Even for experienced players, follower dungeons are a great way for them to improve too. Think of it this way. Whenever you would like to try out a new specialization for your class, there is no good way to really learn it. By the time you would like to try something new, most dungeons are a cakewalk. And the ones that do require skill to complete, e.g., Mythic Plus dungeons, you can only participate in if you have a high enough rating for those dungeons and that season. There is no good middle ground to practice, learn your rotations, and set up add-ons to meet any need you need to get the hang of that new role or rotation you’re trying out. Follower Dungeons are a fantastic way to experiment now, allowing you to take the time to adjust any talents or tools as needed between pulls.
This is just the start for Follower Dungeons. In the future, I hope to see this feature come to raids that are no longer current content. Save for Fated Raids, first introduced in Shadowlands which gave raiders a chance to replay older raids for better, current gear, there is no purpose to go back to them. This quickly leaves players who don’t normally do the raids, or do the much more segmented Raid finder mode, out of major story elements. Unlike many other MMOs, World of Warcraft relies heavily on their raids as a pillar of end-game content. They aren’t just larger dungeons to complete with ten to thirty players. They are the culmination of a patch’s or expansion’s story, something many players look forward to experiencing first-hand and unlocking the end cinematic.
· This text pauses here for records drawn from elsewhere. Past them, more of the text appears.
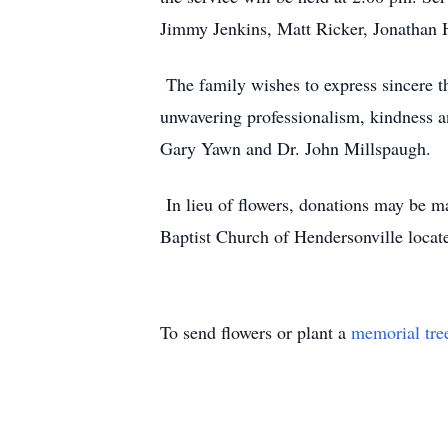
Jimmy Jenkins, Matt Ricker, Jonathan 
The family wishes to express sincere tha
unwavering professionalism, kindness an
Gary Yawn and Dr. John Millspaugh.
In lieu of flowers, donations may be 
Baptist Church of Hendersonville loca
To send flowers or plant a
memorial tre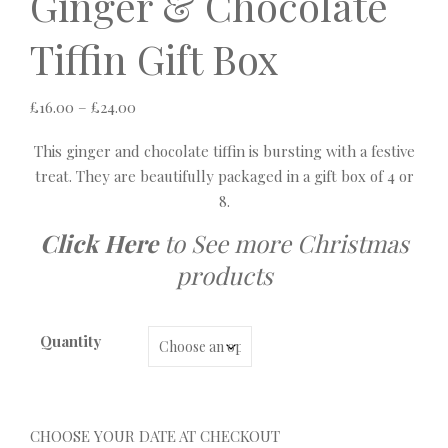
Ginger & Chocolate
Tiffin Gift Box
Price range: £16.00 through £24.00
£
16.00
–
£
24.00
This ginger and chocolate tiffin is bursting with a festive
treat. They are beautifully packaged in a gift box of 4 or
8.
Click Here
to See more Christmas
products
Quantity
CHOOSE YOUR DATE AT CHECKOUT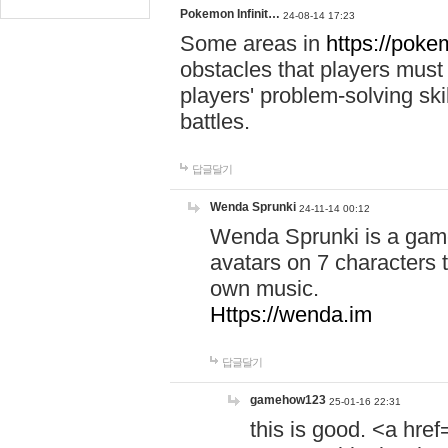
Pokemon Infinit…
24-08-14 17:23
Some areas in
https://pokem
obstacles that players must
players' problem-solving ski
battles.
답글달기
Wenda Sprunki
24-11-14 00:12
Wenda Sprunki is a game
avatars on 7 characters t
own music.
Https://wenda.im
답글달기
gamehow123
25-01-16 22:31
this is good. <a href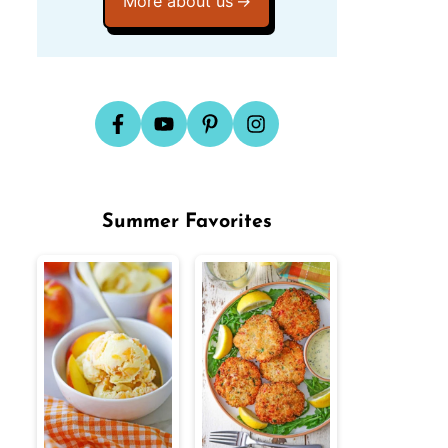
More about us
Summer Favorites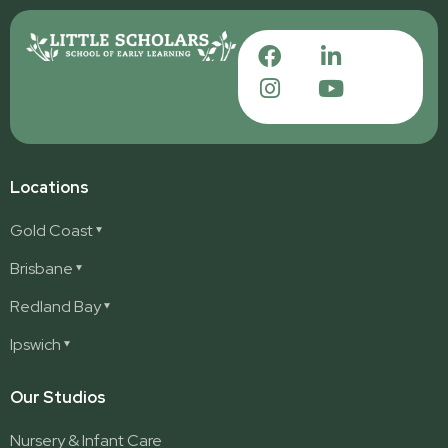
Locations
Gold Coast
Ashmore
Brisbane
Burleigh
Deception Bay
Redland Bay
Burleigh Waters
Deception Bay North
Redland Bay
Ipswich
Nerang
George Street (Brisbane City)
Redland Bay South
Pacific Pines
Karalee
Our Studios
Parkwood
Ormeau
Nursery & Infant Care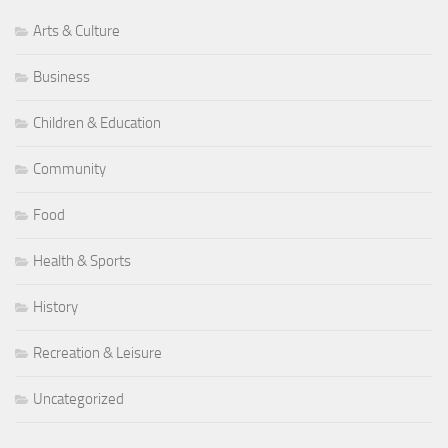
Arts & Culture
Business
Children & Education
Community
Food
Health & Sports
History
Recreation & Leisure
Uncategorized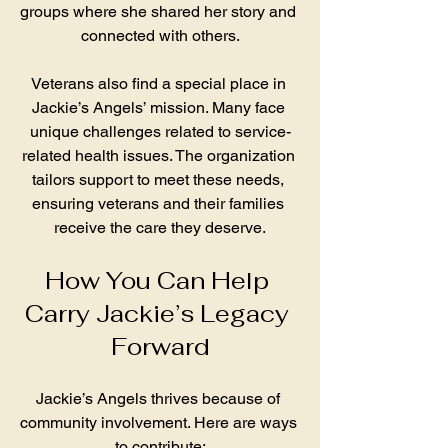
groups where she shared her story and 
connected with others.
Veterans also find a special place in 
Jackie’s Angels’ mission. Many face 
unique challenges related to service-
related health issues. The organization 
tailors support to meet these needs, 
ensuring veterans and their families 
receive the care they deserve.
How You Can Help 
Carry Jackie’s Legacy 
Forward
Jackie’s Angels thrives because of 
community involvement. Here are ways 
to contribute: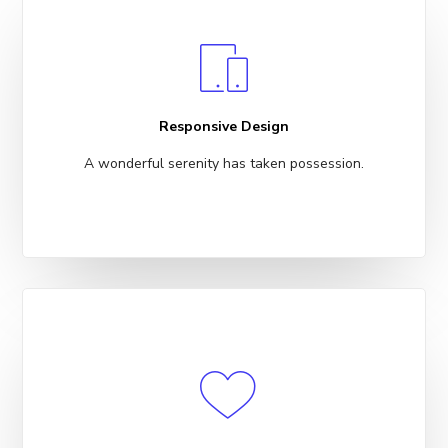
Responsive Design
A wonderful serenity has taken possession.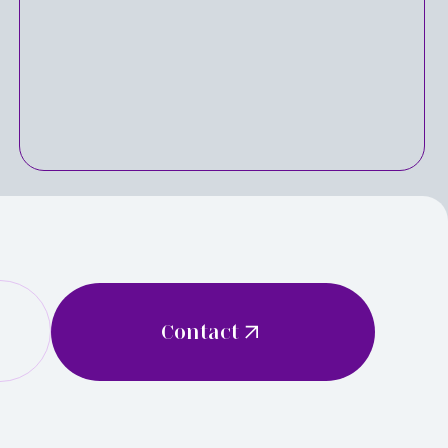
Contact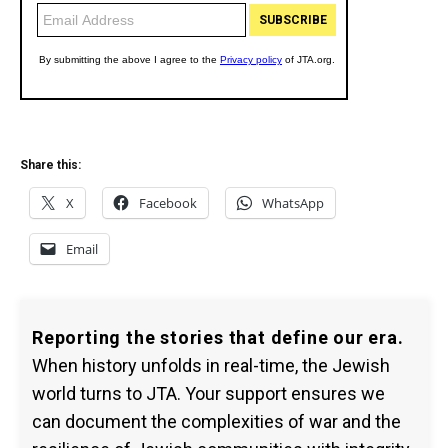
Share this:
X
Facebook
WhatsApp
Email
Reporting the stories that define our era.
When history unfolds in real-time, the Jewish
world turns to JTA. Your support ensures we
can document the complexities of war and the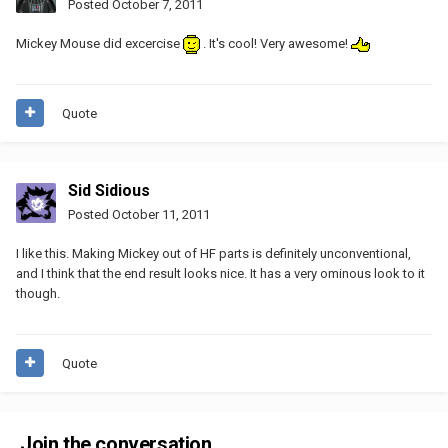
Posted
October 7, 2011
Mickey Mouse did excercise
. It's cool! Very awesome!
Quote
Sid Sidious
Posted
October 11, 2011
I like this. Making Mickey out of HF parts is definitely unconventional,
and I think that the end result looks nice. It has a very ominous look to it
though.
Quote
Join the conversation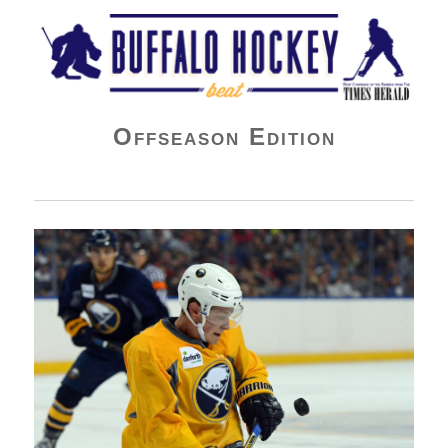
Buffalo Hockey Beat
Offseason Edition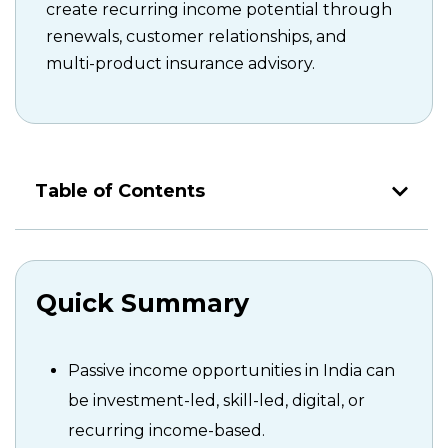
create recurring income potential through
renewals, customer relationships, and
multi-product insurance advisory.
Table of Contents
Quick Summary
Passive income opportunities in India can
be investment-led, skill-led, digital, or
recurring income-based.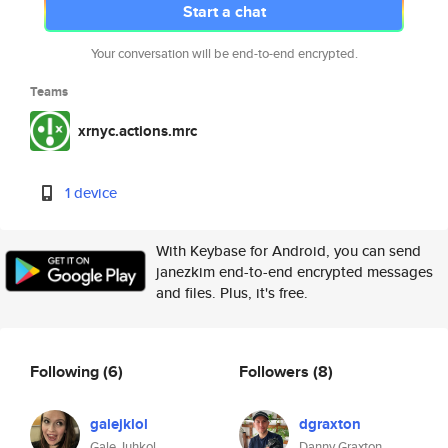
Start a chat
Your conversation will be end-to-end encrypted.
Teams
xrnyc.actions.mrc
1 device
With Keybase for Android, you can send
janezkim end-to-end encrypted messages
and files. Plus, it's free.
Following
(6)
Followers
(8)
galejklol
dgraxton
Gale Juhkol
Danny Graxton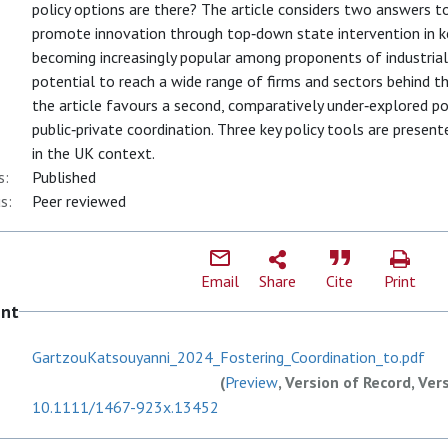
policy options are there? The article considers two answers to 
promote innovation through top‐down state intervention in ke
becoming increasingly popular among proponents of industrial 
potential to reach a wide range of firms and sectors behind the
the article favours a second, comparatively under‐explored poli
public‐private coordination. Three key policy tools are prese
in the UK context.
s:
Published
s:
Peer reviewed
Email
Share
Cite
Print
ent
GartzouKatsouyanni_2024_Fostering_Coordination_to.pdf
(
Preview
, Version of Record, Ver
10.1111/1467-923x.13452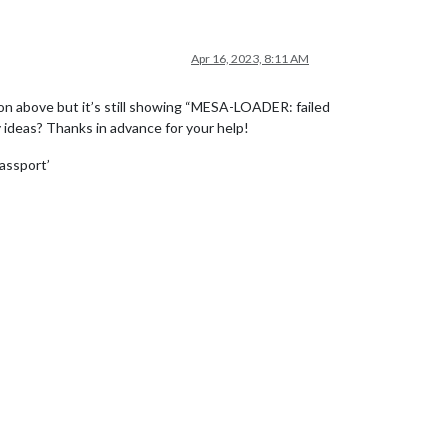
Apr 16, 2023, 8:11 AM
ion above but it’s still showing “MESA-LOADER: failed
 ideas? Thanks in advance for your help!
assport’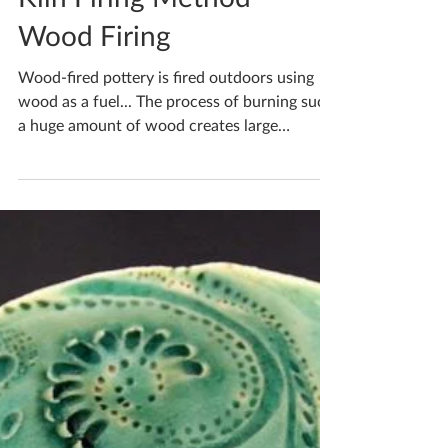
Katherine Fortnum
May 5, 2020
1 min read
Kiln Firing Method -
Wood Firing
Wood-fired pottery is fired outdoors using
wood as a fuel... The process of burning such
a huge amount of wood creates large
volumes of ash.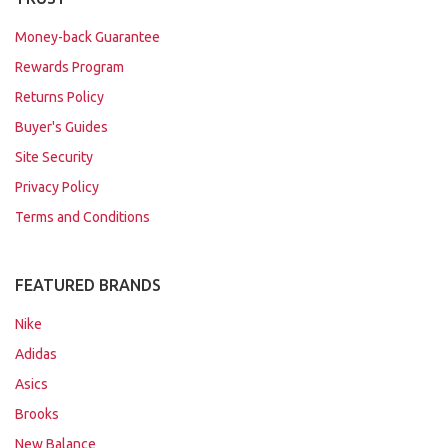
Money-back Guarantee
Rewards Program
Returns Policy
Buyer's Guides
Site Security
Privacy Policy
Terms and Conditions
FEATURED BRANDS
Nike
Adidas
Asics
Brooks
New Balance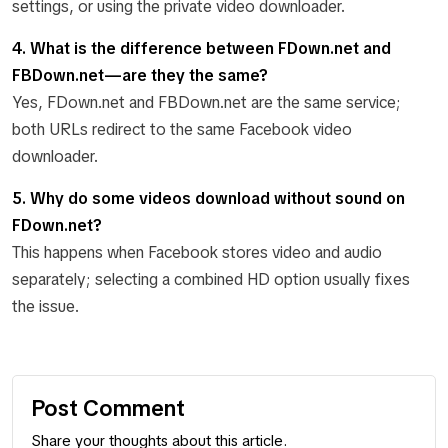
settings, or using the private video downloader.
4. What is the difference between FDown.net and
FBDown.net—are they the same?
Yes, FDown.net and FBDown.net are the same service;
both URLs redirect to the same Facebook video
downloader.
5. Why do some videos download without sound on
FDown.net?
This happens when Facebook stores video and audio
separately; selecting a combined HD option usually fixes
the issue.
Post Comment
Share your thoughts about this article.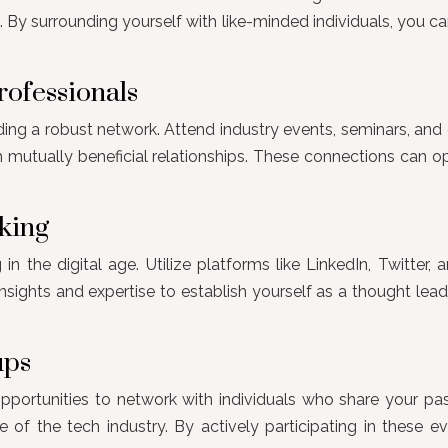
 By surrounding yourself with like-minded individuals, you ca
rofessionals
ding a robust network. Attend industry events, seminars, and 
h mutually beneficial relationships. These connections can 
king
n the digital age. Utilize platforms like LinkedIn, Twitter,
 insights and expertise to establish yourself as a thought lea
ups
ortunities to network with individuals who share your pas
 of the tech industry. By actively participating in these ev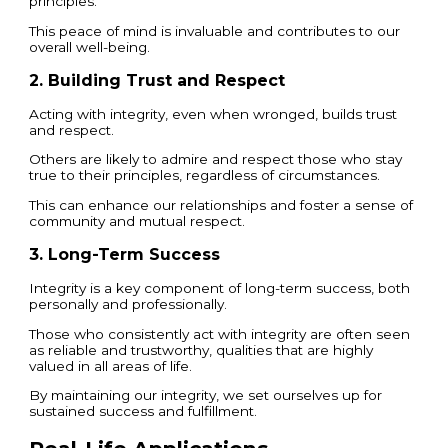
principles.
This peace of mind is invaluable and contributes to our
overall well-being.
2. Building Trust and Respect
Acting with integrity, even when wronged, builds trust
and respect.
Others are likely to admire and respect those who stay
true to their principles, regardless of circumstances.
This can enhance our relationships and foster a sense of
community and mutual respect.
3. Long-Term Success
Integrity is a key component of long-term success, both
personally and professionally.
Those who consistently act with integrity are often seen
as reliable and trustworthy, qualities that are highly
valued in all areas of life.
By maintaining our integrity, we set ourselves up for
sustained success and fulfillment.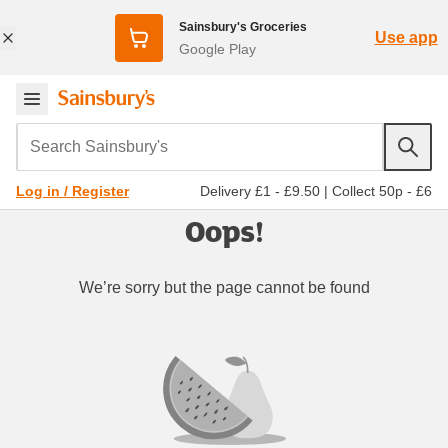
Sainsbury's Groceries
Use app
Google Play
Search Sainsbury's
Delivery £1 - £9.50
|
Collect 50p - £6
Log in / Register
Oops!
We’re sorry but the page cannot be found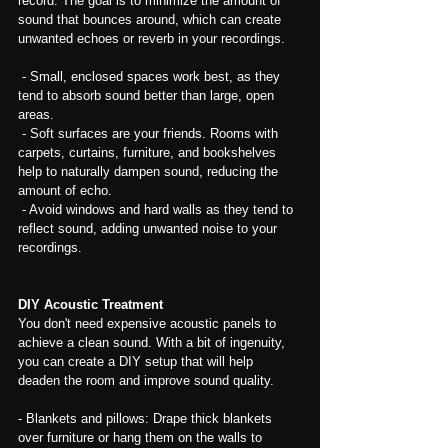
record. The goal is to minimize the amount of 
sound that bounces around, which can create 
unwanted echoes or reverb in your recordings.
 - Small, enclosed spaces work best, as they 
tend to absorb sound better than large, open 
areas.
 - Soft surfaces are your friends. Rooms with 
carpets, curtains, furniture, and bookshelves 
help to naturally dampen sound, reducing the 
amount of echo.
 - Avoid windows and hard walls as they tend to 
reflect sound, adding unwanted noise to your 
recordings.
DIY Acoustic Treatment
You don't need expensive acoustic panels to 
achieve a clean sound. With a bit of ingenuity, 
you can create a DIY setup that will help 
deaden the room and improve sound quality.
- Blankets and pillows: Drape thick blankets 
over furniture or hang them on the walls to 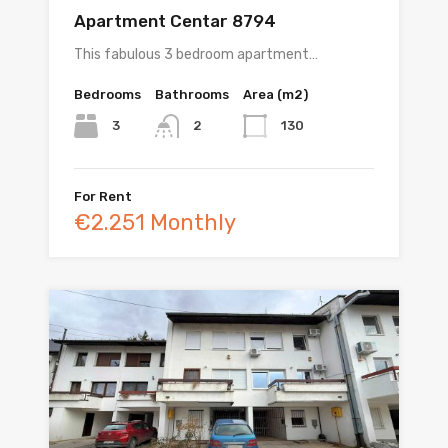
Apartment Centar 8794
This fabulous 3 bedroom apartment…
Bedrooms
Bathrooms
Area (m2)
3
130
2
For Rent
€2.251 Monthly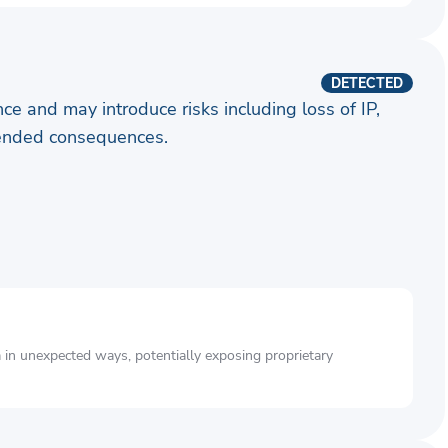
DETECTED
ence and may introduce risks including loss of IP,
ntended consequences.
a in unexpected ways, potentially exposing proprietary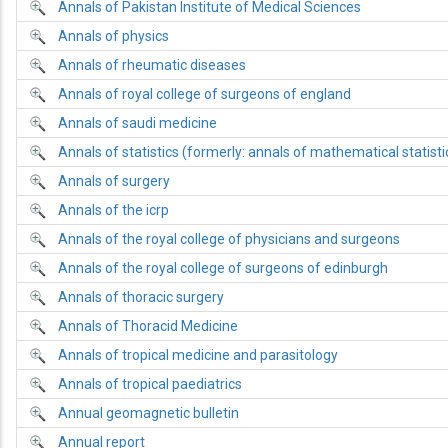
Annals of Pakistan Institute of Medical Sciences
Annals of physics
Annals of rheumatic diseases
Annals of royal college of surgeons of england
Annals of saudi medicine
Annals of statistics (formerly: annals of mathematical statisti
Annals of surgery
Annals of the icrp
Annals of the royal college of physicians and surgeons
Annals of the royal college of surgeons of edinburgh
Annals of thoracic surgery
Annals of Thoracid Medicine
Annals of tropical medicine and parasitology
Annals of tropical paediatrics
Annual geomagnetic bulletin
Annual report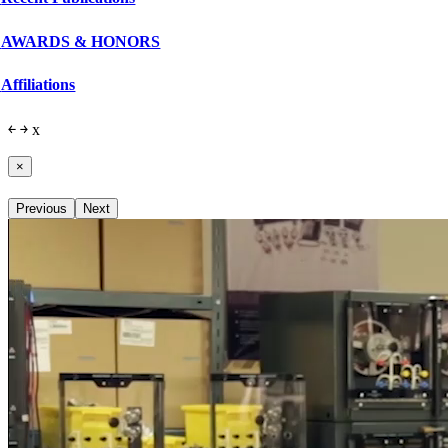
AWARDS & HONORS
Affiliations
￩
￫
x
×
Previous
Next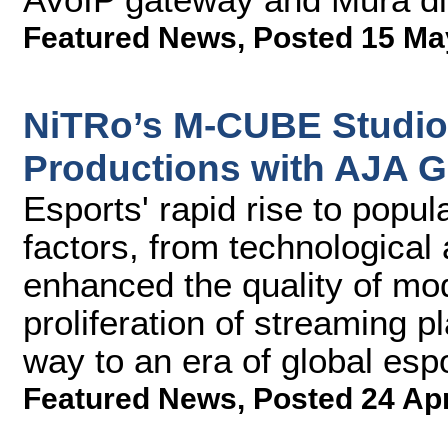
Featured News
,
Posted 15 Ma
NiTRo’s M-CUBE Studio
Productions with AJA G
Esports' rapid rise to popul
factors, from technologica
enhanced the quality of mo
proliferation of streaming 
way to an era of global esp
Featured News
,
Posted 24 Ap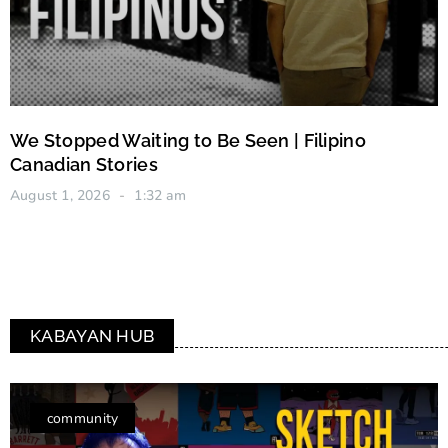
We Stopped Waiting to Be Seen | Filipino
Canadian Stories
August 1, 2026
1:32 am
KABAYAN HUB
community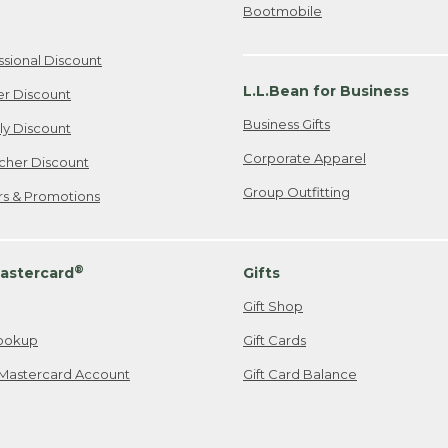
Bootmobile
ssional Discount
L.L.Bean for Business
er Discount
Business Gifts
ily Discount
Corporate Apparel
cher Discount
Group Outfitting
ers & Promotions
®
astercard
Gifts
Gift Shop
ookup
Gift Cards
Mastercard Account
Gift Card Balance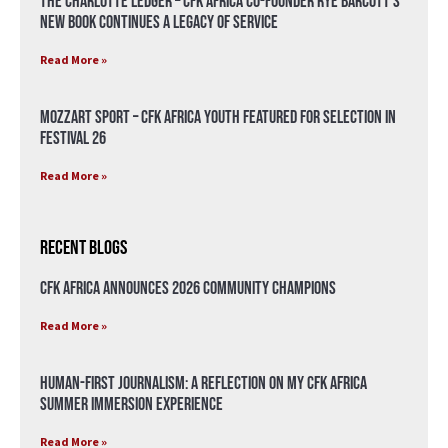
The Charlotte Ledger – CFK Africa Co-Founder Rye Barcott’s
New Book Continues a Legacy of Service
Read More »
Mozzart Sport – CFK Africa Youth Featured for Selection in
Festival 26
Read More »
Recent Blogs
CFK Africa Announces 2026 Community Champions
Read More »
Human-First Journalism: A Reflection on My CFK Africa
Summer Immersion Experience
Read More »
Capstoning in major revelations as to what we’ve been fighting against and what’s to come for Azeroth and our champions. Any player who’s missed an expansion and plays through one is missing key story details locked away behind an experience that very few people are doing at that point. Same for players who just miss a major patch completely. If you miss a raid tier and return for the following one, you’re just swamped with new quests that lead to a giant green portal before moving on to the next new area full of quests to complete. That’s a lot of questions left unanswered that aren’t satisfyingly given through Raid Finder at that point. Follower Dungeons are a great way to fix that and are a chance to close story holes that are left open by keeping major plot points locked within a raid.
If Blizzard is making a specific expansion the leveling experience for new players, as how Battle for Azeroth currently is and will soon be replaced by Dragonflight, shouldn’t those people who are leveling through that expansion to prepare for the current one know what all the key moments are and how they got there in-game through one fluid experience? Not just having to look up videos online if they’re confused? Follower Dungeons could be the way that Blizzard implements a system to let players fully enjoy everything World of Warcraft has to offer without having to play a Death Knight to be able to complete the last expansion’s raids on their own.
Until now, the changes to dungeons have served almost exclusively high-end players, with additions of Challenge Mode dungeons, Mythic Plus dungeons, and Mega Dungeons. Now, Follower Dungeons in patch 10.2.5 is the first time Blizzard is changing up dungeons for every player to make that initial dungeon and World of Warcraft experience a more welcoming one.